Por Michel Croz.
Não vou escrever sobre Maradona. Vão dizer muitas palavras (e alguns silêncios) para homenageá-lo. Não o chorei nem vou chorar. Também não me alegro com a sua morte. Era humano, demasiado humano. Vou falar de mortes que não se celebram, mas movem a base das nossas sociedades racistas e patriarcais.
Um homem negro foi vilmente golpeado e morto por dois homens brancos num supermercado da rede francesa Carrefour, em Porto Alegre, Rio Grande do Sul, Brasil. O espancamento a João Alberto Silveira Freitas, de 40 anos, foi filmado por testemunhas, na véspera ao “Dia da Consciência Negra”, data de rememoração e luta. Paradoxo cruel.
“Homem negro morto no Carrefour”, foi a manchete de alguns meios de imprensa, ainda que o vice presidente general Mourão afirme que “não há racismo”, “querem importar pra cá”. O mais adequado seria “Homem morto no Carrefour”, seria o mais justo. Mas estes não são tempos de justiça. Os governantes brasileiros são seres medíocres e repugnantes que tem demonstrado não apreciar a seus negros, mestiços, povos originários, imigrantes.
A João Beto lhe deram socos logo lhe fizeram uma chave de garganta, o que o levou ao óbito por estrangulamento.
Durante 5 minutos e 30 segundos. Quanto dura a transição entre a vida e a morte: Quando a agonia? Quanto de breve ou infinito, o horror, a injustiça? Dois homens brancos a um homem negro. Sob o olhar complacente e com palavras de ânimo da (também branca) supervisora.
Carrefour nasceu na França em 1960, tem um faturamento anual de 100 bilhões de euros na sua extensa rede mundial de supermercados e 30 bilhões de reais só no Brasil.
Na intenção de administrar a “crise”, o Carrefour anunciou a criação de um fundo de R$ 25 milhões para combater o racismo no país. Isso não foi impedimento para que as ações na bolsa caíssem 5,35% no dia seguinte ao acontecimento (Folha de São Paulo).

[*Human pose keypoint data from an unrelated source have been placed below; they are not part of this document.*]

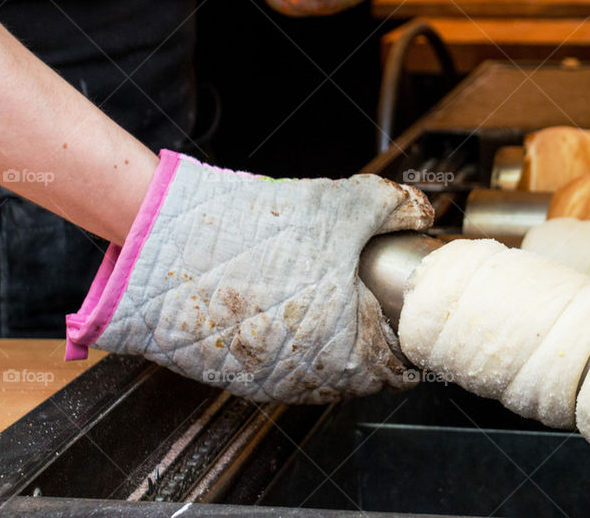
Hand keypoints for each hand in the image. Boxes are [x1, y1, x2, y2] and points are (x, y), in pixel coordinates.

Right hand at [65, 151, 433, 403]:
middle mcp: (310, 381)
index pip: (400, 370)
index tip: (408, 319)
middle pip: (360, 372)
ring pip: (318, 370)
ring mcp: (267, 383)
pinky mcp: (232, 374)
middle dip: (369, 336)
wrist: (168, 244)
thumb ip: (394, 208)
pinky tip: (285, 301)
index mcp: (349, 355)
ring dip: (329, 340)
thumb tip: (420, 211)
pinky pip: (277, 364)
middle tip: (369, 299)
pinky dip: (289, 341)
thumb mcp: (345, 205)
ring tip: (326, 296)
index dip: (408, 339)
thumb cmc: (259, 232)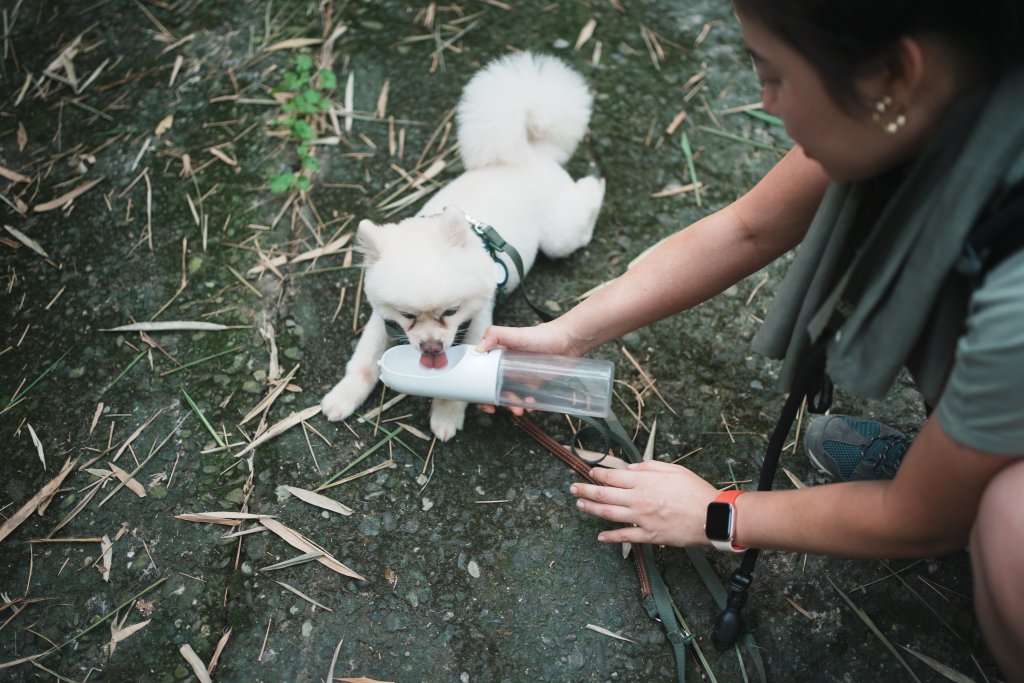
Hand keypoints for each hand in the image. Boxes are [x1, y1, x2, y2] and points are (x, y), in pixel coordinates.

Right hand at [475, 321, 578, 414]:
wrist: (568, 341)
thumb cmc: (542, 335)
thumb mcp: (516, 334)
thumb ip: (495, 335)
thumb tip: (478, 349)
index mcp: (497, 355)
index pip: (481, 373)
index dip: (477, 388)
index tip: (479, 399)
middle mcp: (505, 366)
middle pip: (492, 388)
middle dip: (493, 401)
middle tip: (495, 409)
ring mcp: (519, 375)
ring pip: (508, 395)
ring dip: (511, 405)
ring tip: (519, 409)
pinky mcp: (533, 382)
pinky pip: (525, 397)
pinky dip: (526, 404)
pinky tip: (530, 405)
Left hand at [570, 460, 718, 546]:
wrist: (711, 516)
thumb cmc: (695, 490)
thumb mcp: (673, 470)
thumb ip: (649, 467)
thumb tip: (630, 469)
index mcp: (644, 481)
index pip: (613, 477)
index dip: (598, 474)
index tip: (590, 473)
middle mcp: (638, 499)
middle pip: (605, 494)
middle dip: (586, 490)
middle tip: (573, 489)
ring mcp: (642, 518)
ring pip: (609, 514)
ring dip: (591, 509)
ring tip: (580, 505)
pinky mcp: (649, 535)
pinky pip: (625, 536)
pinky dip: (610, 537)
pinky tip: (600, 536)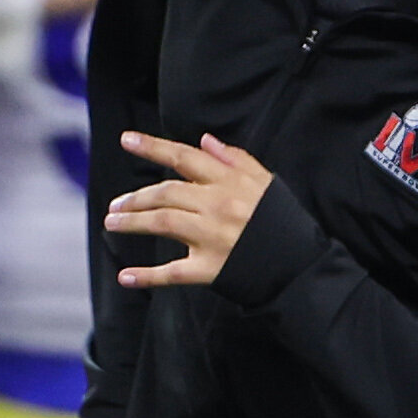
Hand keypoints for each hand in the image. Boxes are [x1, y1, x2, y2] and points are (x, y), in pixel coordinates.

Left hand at [104, 132, 272, 288]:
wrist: (304, 268)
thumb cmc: (286, 224)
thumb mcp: (267, 183)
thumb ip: (237, 159)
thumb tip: (205, 141)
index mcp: (230, 183)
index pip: (185, 158)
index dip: (153, 147)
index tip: (127, 140)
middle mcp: (218, 206)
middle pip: (166, 193)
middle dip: (136, 197)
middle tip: (116, 205)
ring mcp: (213, 238)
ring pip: (162, 223)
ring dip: (132, 222)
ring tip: (112, 223)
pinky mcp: (212, 269)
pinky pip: (173, 272)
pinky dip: (147, 276)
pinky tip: (125, 277)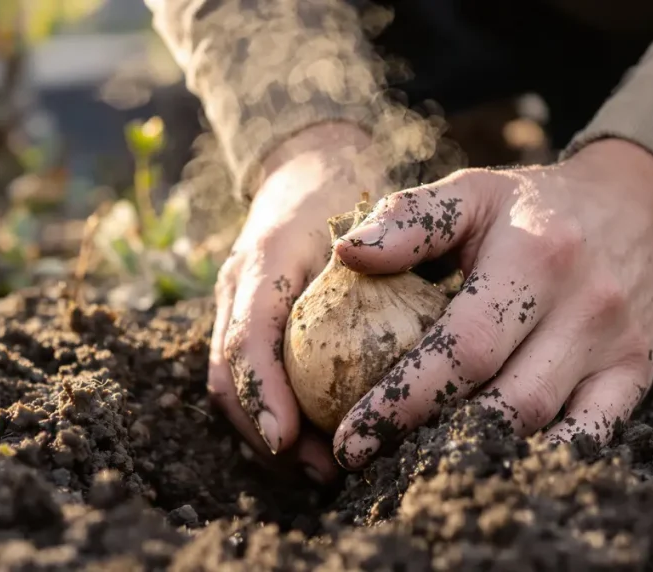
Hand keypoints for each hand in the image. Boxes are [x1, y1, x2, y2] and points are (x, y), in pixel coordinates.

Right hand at [209, 123, 388, 482]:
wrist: (307, 167)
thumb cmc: (349, 190)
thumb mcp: (378, 209)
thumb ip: (396, 248)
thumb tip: (423, 325)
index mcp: (263, 260)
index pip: (247, 336)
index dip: (262, 392)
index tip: (287, 439)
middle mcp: (237, 289)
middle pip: (229, 378)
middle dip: (263, 434)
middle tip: (318, 471)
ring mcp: (235, 307)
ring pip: (232, 387)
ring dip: (268, 436)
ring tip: (321, 470)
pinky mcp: (246, 323)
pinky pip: (249, 381)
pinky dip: (275, 416)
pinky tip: (315, 443)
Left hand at [330, 138, 652, 468]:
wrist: (643, 207)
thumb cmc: (535, 205)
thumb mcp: (474, 192)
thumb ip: (409, 218)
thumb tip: (347, 254)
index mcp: (536, 257)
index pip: (462, 348)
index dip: (403, 400)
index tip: (351, 439)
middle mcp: (584, 306)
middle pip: (503, 400)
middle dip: (428, 438)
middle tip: (369, 462)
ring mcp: (617, 346)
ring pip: (541, 424)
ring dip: (474, 452)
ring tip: (411, 464)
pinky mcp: (637, 374)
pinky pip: (591, 437)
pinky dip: (539, 459)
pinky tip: (486, 466)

Seu currículum empresarial não é invejável. Há um tempo atrás, em Recife, um homem morreu e esconderam seu cadáver atrás de guarda-sóis para continuar abertos. Um cachorro foi morto por um funcionário da rede.
Os dois suspeitos tiveram decretada sua prisão preventiva. O PM Giovani Gaspar da Silva, de 24 anos, foi conduzido a um presídio militar. Magno Braz Borges, de 30 anos, se encontra preso num prédio da Polícia Civil. A investigação trata de um crime de homicídio qualificado.
Giovani não possuía registro nacional para atuar como guarda de segurança. O segundo homem sim, estava registrado.
Ambos são funcionários de uma empresa terceirizada, “Vector Segurança”. Em nota, a empresa disse que “se sensibiliza com os familiares da vítima e não tolera nenhum tipo de violência” e “iniciou os procedimentos para apuração interna”.
Em declaração, um ex supervisor que trabalhava na unidade do Carrefour onde João Alberto foi morto, disse que a gerência autorizava o uso de violência contra clientes que “estivessem causando problemas”. Isso contradiz a versão da empresa, que ainda pedindo desculpas publicamente, responsabilizou aos funcionários pelo crime.
Assim como nos Estados Unidos e em muitos lugares do planeta, em Porto Alegre houveram manifestações, pedindo justiça, organizações de luta contra o racismo estrutural e organizações da sociedade cvil, para evitar que a morte de João Alberto não tenha o mesmo destino de outros casos semelhantes. Como reconhece o próprio editorial do jornal de São Paulo “Estadao”: “mortes de negros em supermercados tendem a ficar impunes ou ter punições brandas”.
João Beto gritava à sua esposa (a quem um guarda impediu de ajudá-lo): “Não consigo respirar”. O mesmo disse George Floyd, quando era “imobilizado” pela polícia de Minneapolis, Estados Unidos. Não consigo respirar.
Até que não puderam dizer mais nada.